Move past Time Warner Cable battle

Comcast's Neil Smit and Discovery's David Zaslav have brokered a new distribution deal. Getty Images

To paraphrase Taylor Swift, Discovery Communications and Comcast used to have bad blood, but now they've got mad love. 

After bitterly feuding last year over Comcast's attempted $45 billion acquisition of Time Warner Cable, the companies have buried the hatchet and agreed to a long-term renewal of their distribution agreement. The news, which covers Discovery's 12 networks—including Discovery, TLC and OWN–comes almost a month after their previous agreement expired.

The deal includes TV Everywhere rights, which gives Xfinity customers access to Discovery Communications programming on multiple platforms. According to a source familiar with the matter, the deal will stretch into the next decade, and the Comcast deal, along with its other recent distribution agreements, will help Discovery secure increases in the high single digits for its affiliate revenue. 

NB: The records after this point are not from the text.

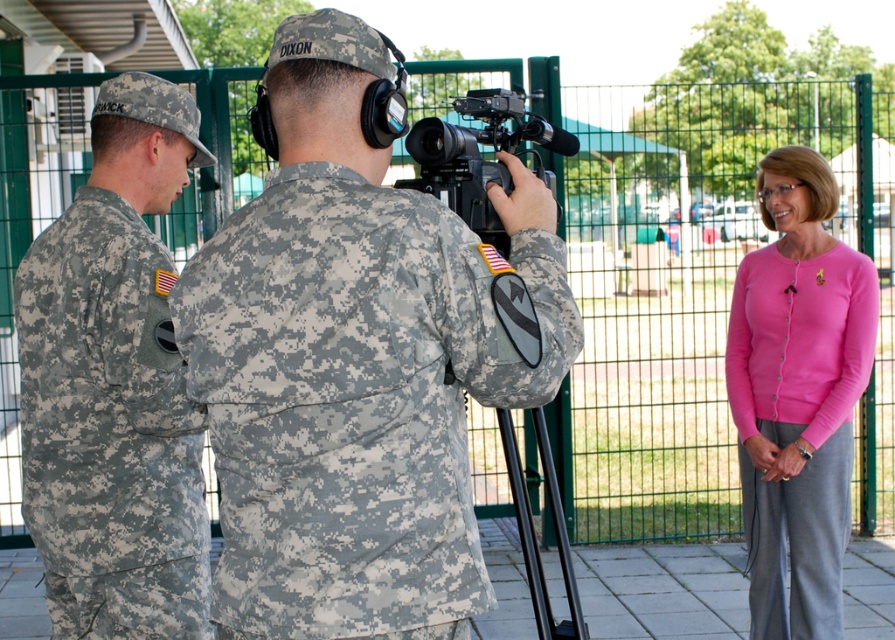
Question: Considering the real-world distances, which object is farthest from the camouflage uniform at center?

Choices:
 (A) black plastic camera at center
 (B) pink cardigan at right

Answer: (B)

Question: Can you confirm if camouflage uniform at center is smaller than pink cardigan at right?

Choices:
 (A) no
 (B) yes

Answer: (B)

Question: Which of the following is the farthest from the observer?

Choices:
 (A) camouflage uniform at center
 (B) black plastic camera at center
 (C) camouflage fabric uniform at left

Answer: (C)

Question: Among these objects, which one is farthest from the camera?

Choices:
 (A) camouflage uniform at center
 (B) black plastic camera at center
 (C) pink cardigan at right
 (D) camouflage fabric uniform at left

Answer: (C)

Question: From the image, what is the correct spatial relationship of camouflage fabric uniform at left in relation to pink cardigan at right?

Choices:
 (A) left
 (B) right

Answer: (A)

Question: Can you confirm if pink cardigan at right is thinner than black plastic camera at center?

"Comcast is a dynamic and innovative company and has been a great partner of Discovery's for over two decades," said David Zaslav, president and CEO, Discovery Communications, in a statement. "We look forward to continuing our relationship and unlocking the value of Discovery's content in even greater ways for Xfinity viewers." 

"We're pleased to extend our relationship with Discovery and its family of networks under this long-term renewal agreement," said Neil Smit, president and CEO, Comcast Cable, in a statement. "This renewal will enable our Xfinity TV customers to experience Discovery's content in more ways and on more platforms than ever before."

The agreement caps a major thawing of the icy relations between the two companies last fall, when Discovery was one of the biggest opponents of Comcast's bid for Time Warner Cable. In a November call with investors, Zaslav said he was "concerned" about the deal, noting that it could have led to "a retraction of investment in content." Comcast, meanwhile, claimed Discovery and others had engaged in "extortion" by demanding network carriage and contract concessions in exchange for supporting the deal. 

Comcast abandoned its takeover plans in April, and the companies quickly moved to patch up their differences. A month later, Zaslav told analysts that Discovery had never actually opposed the deal. "What we said was that we had concerns about it," he said, adding, "That's all behind us now."

He also was optimistic that Comcast wouldn't let their battle spill over into negotiations over a new distribution agreement: "The goal now is to find a deal that makes sense for both of us." Now they have.